Make sure to normalize any new variables before combining them.

**PCA (Principal Component Analysis):** PCA reduces multiple related variables into components that capture the most variance. It can be used to simplify and weight input dimensions empirically.

In [None]:
from sklearn.decomposition import PCA
from sklearn.preprocessing import StandardScaler

features = ['Percent_norm', 'SURFACE_TEMP_norm', 'canopy_pct_norm']
X = StandardScaler().fit_transform(merged_gdf[features].dropna())
pca = PCA(n_components=1)
merged_gdf['pca_index'] = pca.fit_transform(X)

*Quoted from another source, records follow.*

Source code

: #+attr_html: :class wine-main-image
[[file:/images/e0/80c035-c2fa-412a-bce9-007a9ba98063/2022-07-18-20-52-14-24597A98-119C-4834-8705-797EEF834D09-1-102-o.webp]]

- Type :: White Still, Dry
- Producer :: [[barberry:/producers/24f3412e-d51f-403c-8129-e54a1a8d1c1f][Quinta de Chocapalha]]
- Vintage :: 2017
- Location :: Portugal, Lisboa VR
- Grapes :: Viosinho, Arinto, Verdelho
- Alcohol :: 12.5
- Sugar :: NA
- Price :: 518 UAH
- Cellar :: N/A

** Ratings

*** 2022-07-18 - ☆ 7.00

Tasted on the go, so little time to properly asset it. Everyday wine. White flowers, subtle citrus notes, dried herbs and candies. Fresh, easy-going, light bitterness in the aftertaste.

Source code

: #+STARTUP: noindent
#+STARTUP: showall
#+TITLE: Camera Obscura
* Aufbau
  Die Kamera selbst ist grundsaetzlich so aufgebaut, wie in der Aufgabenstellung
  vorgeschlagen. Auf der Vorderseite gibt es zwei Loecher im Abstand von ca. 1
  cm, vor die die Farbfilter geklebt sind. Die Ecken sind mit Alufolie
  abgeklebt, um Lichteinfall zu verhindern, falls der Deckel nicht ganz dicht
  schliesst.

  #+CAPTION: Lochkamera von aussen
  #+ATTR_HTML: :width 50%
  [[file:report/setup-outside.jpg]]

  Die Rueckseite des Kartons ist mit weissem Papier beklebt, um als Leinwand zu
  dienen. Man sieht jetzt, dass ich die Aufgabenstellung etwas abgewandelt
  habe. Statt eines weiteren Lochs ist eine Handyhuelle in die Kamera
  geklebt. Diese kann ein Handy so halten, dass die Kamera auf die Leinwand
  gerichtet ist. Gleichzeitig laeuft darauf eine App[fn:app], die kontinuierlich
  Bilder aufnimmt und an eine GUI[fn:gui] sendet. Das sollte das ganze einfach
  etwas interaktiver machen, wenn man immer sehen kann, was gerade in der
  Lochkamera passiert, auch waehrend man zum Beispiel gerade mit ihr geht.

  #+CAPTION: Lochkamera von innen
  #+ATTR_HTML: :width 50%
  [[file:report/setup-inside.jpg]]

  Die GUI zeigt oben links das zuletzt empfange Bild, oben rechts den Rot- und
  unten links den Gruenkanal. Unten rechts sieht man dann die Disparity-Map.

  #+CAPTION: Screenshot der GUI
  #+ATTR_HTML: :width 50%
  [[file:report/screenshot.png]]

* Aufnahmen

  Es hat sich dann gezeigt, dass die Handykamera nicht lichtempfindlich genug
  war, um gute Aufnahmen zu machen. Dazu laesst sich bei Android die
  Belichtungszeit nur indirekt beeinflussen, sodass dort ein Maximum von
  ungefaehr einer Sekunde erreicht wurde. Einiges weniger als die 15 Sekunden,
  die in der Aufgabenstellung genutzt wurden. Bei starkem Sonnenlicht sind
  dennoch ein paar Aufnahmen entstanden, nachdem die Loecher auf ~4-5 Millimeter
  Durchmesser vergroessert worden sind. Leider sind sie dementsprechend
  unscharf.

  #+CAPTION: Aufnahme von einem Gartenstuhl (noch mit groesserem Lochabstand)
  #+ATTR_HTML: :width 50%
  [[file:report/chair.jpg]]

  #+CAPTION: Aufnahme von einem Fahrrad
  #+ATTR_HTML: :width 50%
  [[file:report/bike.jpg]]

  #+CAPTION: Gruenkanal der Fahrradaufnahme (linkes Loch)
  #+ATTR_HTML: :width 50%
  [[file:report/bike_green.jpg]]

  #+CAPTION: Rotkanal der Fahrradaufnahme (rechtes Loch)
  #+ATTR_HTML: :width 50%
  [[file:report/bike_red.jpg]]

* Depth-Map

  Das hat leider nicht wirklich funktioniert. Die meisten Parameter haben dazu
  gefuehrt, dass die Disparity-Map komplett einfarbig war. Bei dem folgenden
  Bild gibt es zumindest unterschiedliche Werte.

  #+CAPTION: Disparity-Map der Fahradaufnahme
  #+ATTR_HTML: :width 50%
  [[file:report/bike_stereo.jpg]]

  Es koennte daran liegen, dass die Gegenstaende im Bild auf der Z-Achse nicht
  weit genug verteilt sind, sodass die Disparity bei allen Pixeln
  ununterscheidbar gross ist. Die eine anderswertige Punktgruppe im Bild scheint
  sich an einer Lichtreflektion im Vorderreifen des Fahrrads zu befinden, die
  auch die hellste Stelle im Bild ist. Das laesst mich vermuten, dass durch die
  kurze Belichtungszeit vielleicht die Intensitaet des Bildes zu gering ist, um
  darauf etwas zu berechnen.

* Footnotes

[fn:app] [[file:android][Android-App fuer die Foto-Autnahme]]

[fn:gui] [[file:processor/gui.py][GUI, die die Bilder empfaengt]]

**Clustering:** Use algorithms like KMeans to segment NTAs into distinct groups of vulnerability, rather than using a single continuous index.

In [None]:
from sklearn.cluster import KMeans

kmeans = KMeans(n_clusters=4, random_state=0).fit(X)
merged_gdf['cluster'] = kmeans.labels_

These tools allow you to compare your subjective weightings with data-driven structures. They can help expose hidden patterns or support alternative interpretations of vulnerability.

---

## 9. Export Your Results
Export your final output as a GeoJSON to use in GIS or for sharing.

In [None]:
merged_gdf[['NTACode', 'custom_index', 'geometry']].to_file("custom_hvi.geojson", driver="GeoJSON")

---

## 10. Critical Reflection
Questions for consideration:
- What kinds of vulnerability are not captured here?
- How do your weights reflect your assumptions?
- Are there ethical concerns with publicly mapping vulnerability?
- What might a participatory or community-informed index look like?

Indexes are powerful—but they are never neutral. Be reflective, transparent, and critical.